After shredding to her satisfaction, Siwarski knew she’d found her new stomping grounds. Naturally, she’s partial to the park’s single-track dirt bike trails, but with ample hills for ATVs and rocky crawls for jeeps, she says, there’s something for everyone. In her experience, other local trails don’t compare.

“Holly Oaks is a lot better. And it’s cheaper.” But when it comes to her favorite aspect of the park, Siwarski stands in solidarity with the rest of southeastern Michigan’s off-roading population. “It’s right down the street,” she says. And with no long trek impinging on her ride time, she plans to hit the trails almost every day.

Know Before You Go

Heading to Holly Oaks ORV Park? Make sure to get your trucks in a row.
Holly Oaks
Playing dirty: Oakland county’s highly anticipated Holly Oaks ORV Park is 113 acres of mud-crusted merriment.
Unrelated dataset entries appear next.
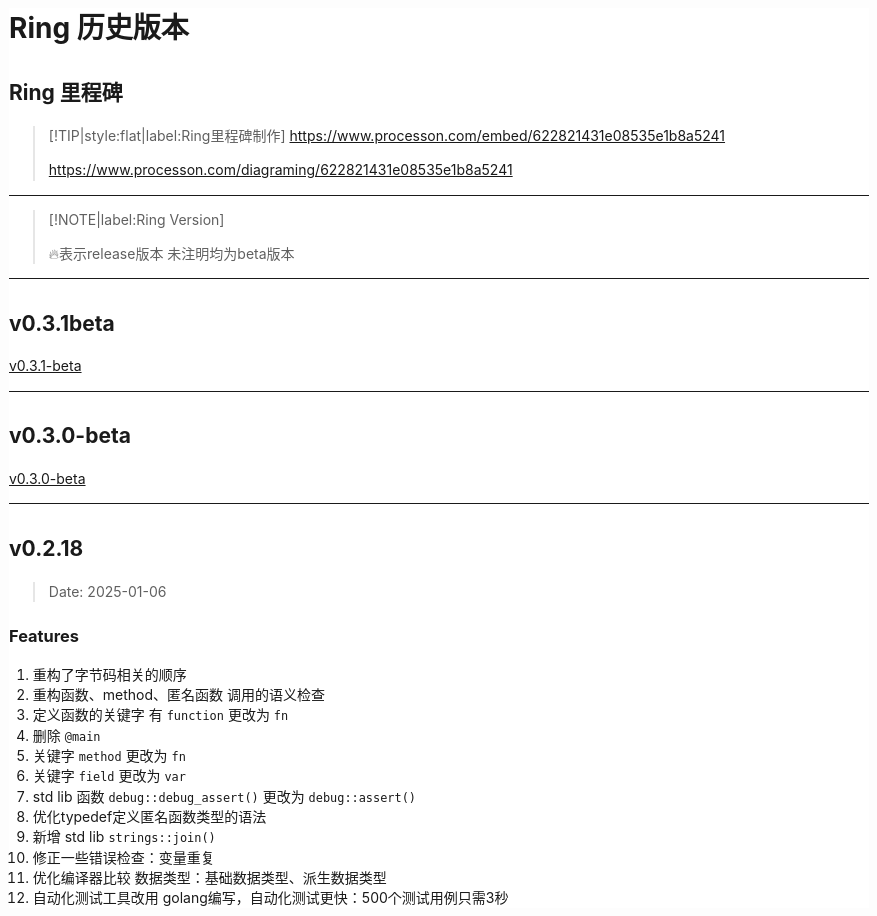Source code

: 
# Ring 历史版本


## Ring 里程碑



<iframe id="embed_dom" name="embed_dom" frameborder="0" style="display:block;width:550px; height:550px;" src="https://www.processon.com/embed/622821431e08535e1b8a5241"></iframe>


> [!TIP|style:flat|label:Ring里程碑制作]
> https://www.processon.com/embed/622821431e08535e1b8a5241
> 
> https://www.processon.com/diagraming/622821431e08535e1b8a5241
> 


---------------------


> [!NOTE|label:Ring Version]
> 
> 🔥表示release版本
> 未注明均为beta版本



---------------------


## v0.3.1beta

[v0.3.1-beta](./markdown/Ring编译器设计/历史版本/v0.3.1-beta.md)


---------------------


## v0.3.0-beta

[v0.3.0-beta](./markdown/Ring编译器设计/历史版本/v0.3.0-beta.md)

---------------------


## v0.2.18

> Date: 2025-01-06

### Features

1. 重构了字节码相关的顺序
2. 重构函数、method、匿名函数 调用的语义检查
3. 定义函数的关键字 有 `function` 更改为 `fn`
4. 删除 `@main`
5. 关键字 `method`  更改为 `fn`
5. 关键字 `field`  更改为 `var`
6. std lib 函数 `debug::debug_assert()` 更改为 `debug::assert()`
7. 优化typedef定义匿名函数类型的语法
8. 新增 std lib `strings::join()`
9. 修正一些错误检查：变量重复
10. 优化编译器比较 数据类型：基础数据类型、派生数据类型
11. 自动化测试工具改用 golang编写，自动化测试更快：500个测试用例只需3秒

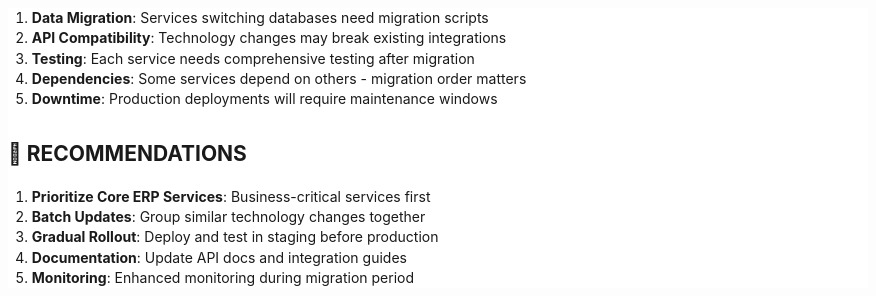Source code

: 1. **Data Migration**: Services switching databases need migration scripts
2. **API Compatibility**: Technology changes may break existing integrations  
3. **Testing**: Each service needs comprehensive testing after migration
4. **Dependencies**: Some services depend on others - migration order matters
5. **Downtime**: Production deployments will require maintenance windows

## 📝 **RECOMMENDATIONS**

1. **Prioritize Core ERP Services**: Business-critical services first
2. **Batch Updates**: Group similar technology changes together
3. **Gradual Rollout**: Deploy and test in staging before production
4. **Documentation**: Update API docs and integration guides
5. **Monitoring**: Enhanced monitoring during migration period
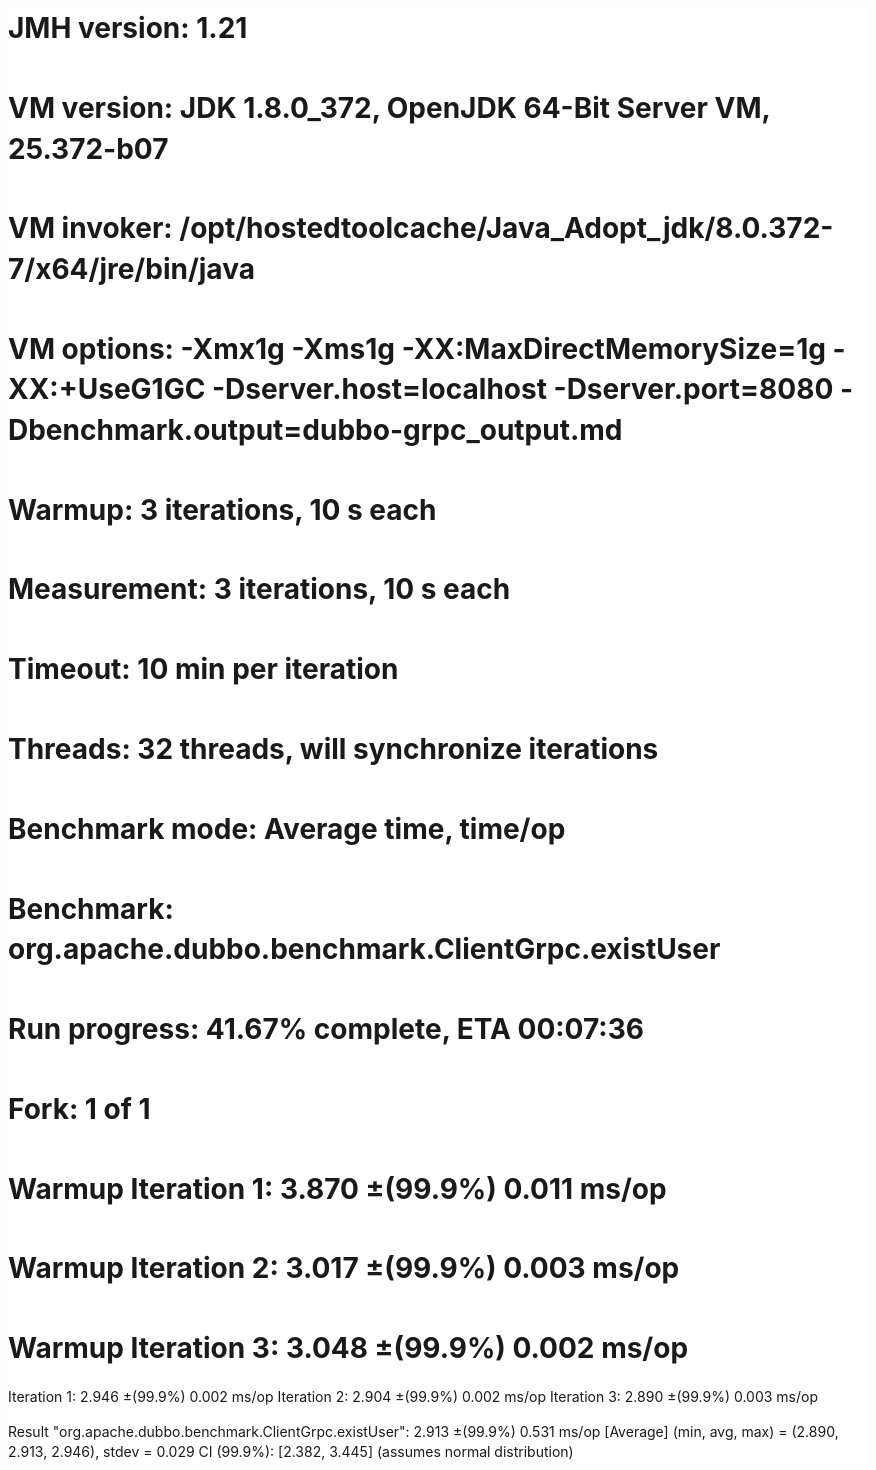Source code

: 
# JMH version: 1.21
# VM version: JDK 1.8.0_372, OpenJDK 64-Bit Server VM, 25.372-b07
# VM invoker: /opt/hostedtoolcache/Java_Adopt_jdk/8.0.372-7/x64/jre/bin/java
# VM options: -Xmx1g -Xms1g -XX:MaxDirectMemorySize=1g -XX:+UseG1GC -Dserver.host=localhost -Dserver.port=8080 -Dbenchmark.output=dubbo-grpc_output.md
# Warmup: 3 iterations, 10 s each
# Measurement: 3 iterations, 10 s each
# Timeout: 10 min per iteration
# Threads: 32 threads, will synchronize iterations
# Benchmark mode: Average time, time/op
# Benchmark: org.apache.dubbo.benchmark.ClientGrpc.existUser

# Run progress: 41.67% complete, ETA 00:07:36
# Fork: 1 of 1
# Warmup Iteration   1: 3.870 ±(99.9%) 0.011 ms/op
# Warmup Iteration   2: 3.017 ±(99.9%) 0.003 ms/op
# Warmup Iteration   3: 3.048 ±(99.9%) 0.002 ms/op
Iteration   1: 2.946 ±(99.9%) 0.002 ms/op
Iteration   2: 2.904 ±(99.9%) 0.002 ms/op
Iteration   3: 2.890 ±(99.9%) 0.003 ms/op


Result "org.apache.dubbo.benchmark.ClientGrpc.existUser":
  2.913 ±(99.9%) 0.531 ms/op [Average]
  (min, avg, max) = (2.890, 2.913, 2.946), stdev = 0.029
  CI (99.9%): [2.382, 3.445] (assumes normal distribution)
>> The park is located at 14551 Shields Road, Holly.

>> Tickets for each day go on sale at 9 p.m. the night prior, on the Oakland County Parks website. They cost $15 per vehicle — not per person. Any leftover tickets will also be available upon entry, although currently, Holly Oaks is capping sales at 500 per day. Our advice? Don’t chance it.

>> All vehicles require ORV and ORV Trail stickers, which will run you $26 and $10 respectively, before they’ll be allowed to hit the dirt. You can purchase the stickers on-site or visit michigan.gov to find nearby vendors.

>> Check your muffler — vehicles lacking one or emitting noise above 94 decibels will not be permitted.

>> Thinking about bringing the kids? Children 12 and over are allowed to operate ATVs and dirt bikes at Holly Oaks but require adult supervision at all times. And don’t forget their state-issued ORV safety certificates.

>> Holly Oaks plans to extend its hours of operation to include weekdays, come spring, but for now, the park is only open on Saturdays and Sundays. Hours are not static, so check before you go at oakgov.com.

>> For the time being, masks are required when using the restrooms or entering Mt. Holly to purchase tickets on-site.